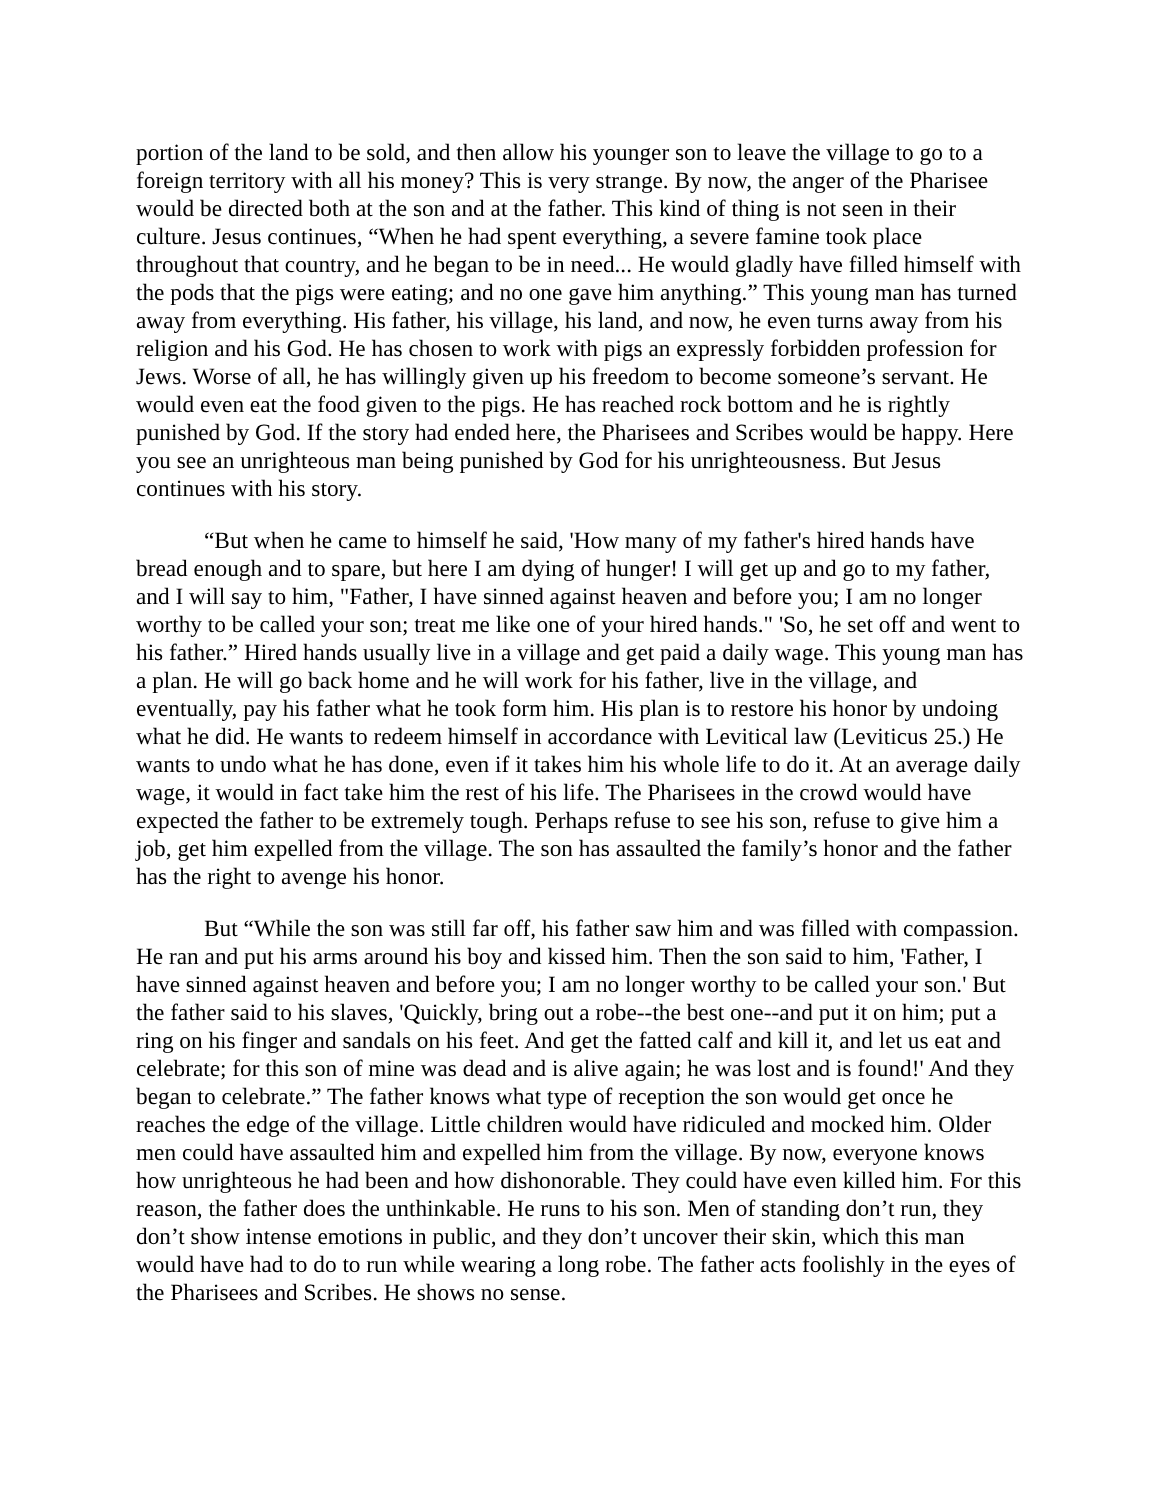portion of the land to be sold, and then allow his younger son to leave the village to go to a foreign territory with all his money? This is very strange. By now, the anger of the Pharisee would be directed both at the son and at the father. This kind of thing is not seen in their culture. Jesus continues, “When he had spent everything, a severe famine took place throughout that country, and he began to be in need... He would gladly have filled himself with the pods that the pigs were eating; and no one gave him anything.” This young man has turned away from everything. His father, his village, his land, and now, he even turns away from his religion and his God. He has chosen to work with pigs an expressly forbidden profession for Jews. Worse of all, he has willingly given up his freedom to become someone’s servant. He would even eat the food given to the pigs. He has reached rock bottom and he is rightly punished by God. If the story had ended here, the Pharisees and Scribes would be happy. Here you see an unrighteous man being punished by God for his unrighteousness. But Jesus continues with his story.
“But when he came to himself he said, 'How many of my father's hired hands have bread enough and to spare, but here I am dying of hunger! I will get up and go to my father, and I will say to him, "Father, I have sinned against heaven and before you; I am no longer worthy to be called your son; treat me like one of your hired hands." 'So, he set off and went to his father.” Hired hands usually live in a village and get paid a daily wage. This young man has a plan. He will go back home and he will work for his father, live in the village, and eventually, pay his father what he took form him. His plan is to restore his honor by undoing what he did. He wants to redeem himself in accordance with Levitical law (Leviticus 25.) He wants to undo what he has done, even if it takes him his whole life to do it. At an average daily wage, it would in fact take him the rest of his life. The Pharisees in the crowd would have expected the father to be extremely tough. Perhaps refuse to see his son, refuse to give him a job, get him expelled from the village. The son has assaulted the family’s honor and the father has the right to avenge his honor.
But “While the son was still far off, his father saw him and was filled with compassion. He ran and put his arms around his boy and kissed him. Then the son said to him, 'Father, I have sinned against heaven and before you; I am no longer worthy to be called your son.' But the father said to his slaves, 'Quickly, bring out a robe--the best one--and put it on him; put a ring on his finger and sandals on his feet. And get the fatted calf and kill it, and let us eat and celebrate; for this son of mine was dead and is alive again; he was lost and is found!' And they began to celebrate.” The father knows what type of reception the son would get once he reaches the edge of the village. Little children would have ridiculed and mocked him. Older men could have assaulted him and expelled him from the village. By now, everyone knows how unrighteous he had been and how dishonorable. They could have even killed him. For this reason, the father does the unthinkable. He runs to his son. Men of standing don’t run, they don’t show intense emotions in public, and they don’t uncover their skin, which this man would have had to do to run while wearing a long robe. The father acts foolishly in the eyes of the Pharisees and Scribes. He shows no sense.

### TO DO
Nothing but the pictures is to be left out; the rest of the listing should be copied exactly.

### RESULT OF THE EXERCISE
portion of the land to be sold, and then allow his younger son to leave the village to go to a foreign territory with all his money? This is very strange. By now, the anger of the Pharisee would be directed both at the son and at the father. This kind of thing is not seen in their culture. Jesus continues, “When he had spent everything, a severe famine took place throughout that country, and he began to be in need... He would gladly have filled himself with the pods that the pigs were eating; and no one gave him anything.” This young man has turned away from everything. His father, his village, his land, and now, he even turns away from his religion and his God. He has chosen to work with pigs an expressly forbidden profession for Jews. Worse of all, he has willingly given up his freedom to become someone’s servant. He would even eat the food given to the pigs. He has reached rock bottom and he is rightly punished by God. If the story had ended here, the Pharisees and Scribes would be happy. Here you see an unrighteous man being punished by God for his unrighteousness. But Jesus continues with his story.
“But when he came to himself he said, 'How many of my father's hired hands have bread enough and to spare, but here I am dying of hunger! I will get up and go to my father, and I will say to him, "Father, I have sinned against heaven and before you; I am no longer worthy to be called your son; treat me like one of your hired hands." 'So, he set off and went to his father.” Hired hands usually live in a village and get paid a daily wage. This young man has a plan. He will go back home and he will work for his father, live in the village, and eventually, pay his father what he took form him. His plan is to restore his honor by undoing what he did. He wants to redeem himself in accordance with Levitical law (Leviticus 25.) He wants to undo what he has done, even if it takes him his whole life to do it. At an average daily wage, it would in fact take him the rest of his life. The Pharisees in the crowd would have expected the father to be extremely tough. Perhaps refuse to see his son, refuse to give him a job, get him expelled from the village. The son has assaulted the family’s honor and the father has the right to avenge his honor.
But “While the son was still far off, his father saw him and was filled with compassion. He ran and put his arms around his boy and kissed him. Then the son said to him, 'Father, I have sinned against heaven and before you; I am no longer worthy to be called your son.' But the father said to his slaves, 'Quickly, bring out a robe--the best one--and put it on him; put a ring on his finger and sandals on his feet. And get the fatted calf and kill it, and let us eat and celebrate; for this son of mine was dead and is alive again; he was lost and is found!' And they began to celebrate.” The father knows what type of reception the son would get once he reaches the edge of the village. Little children would have ridiculed and mocked him. Older men could have assaulted him and expelled him from the village. By now, everyone knows how unrighteous he had been and how dishonorable. They could have even killed him. For this reason, the father does the unthinkable. He runs to his son. Men of standing don’t run, they don’t show intense emotions in public, and they don’t uncover their skin, which this man would have had to do to run while wearing a long robe. The father acts foolishly in the eyes of the Pharisees and Scribes. He shows no sense.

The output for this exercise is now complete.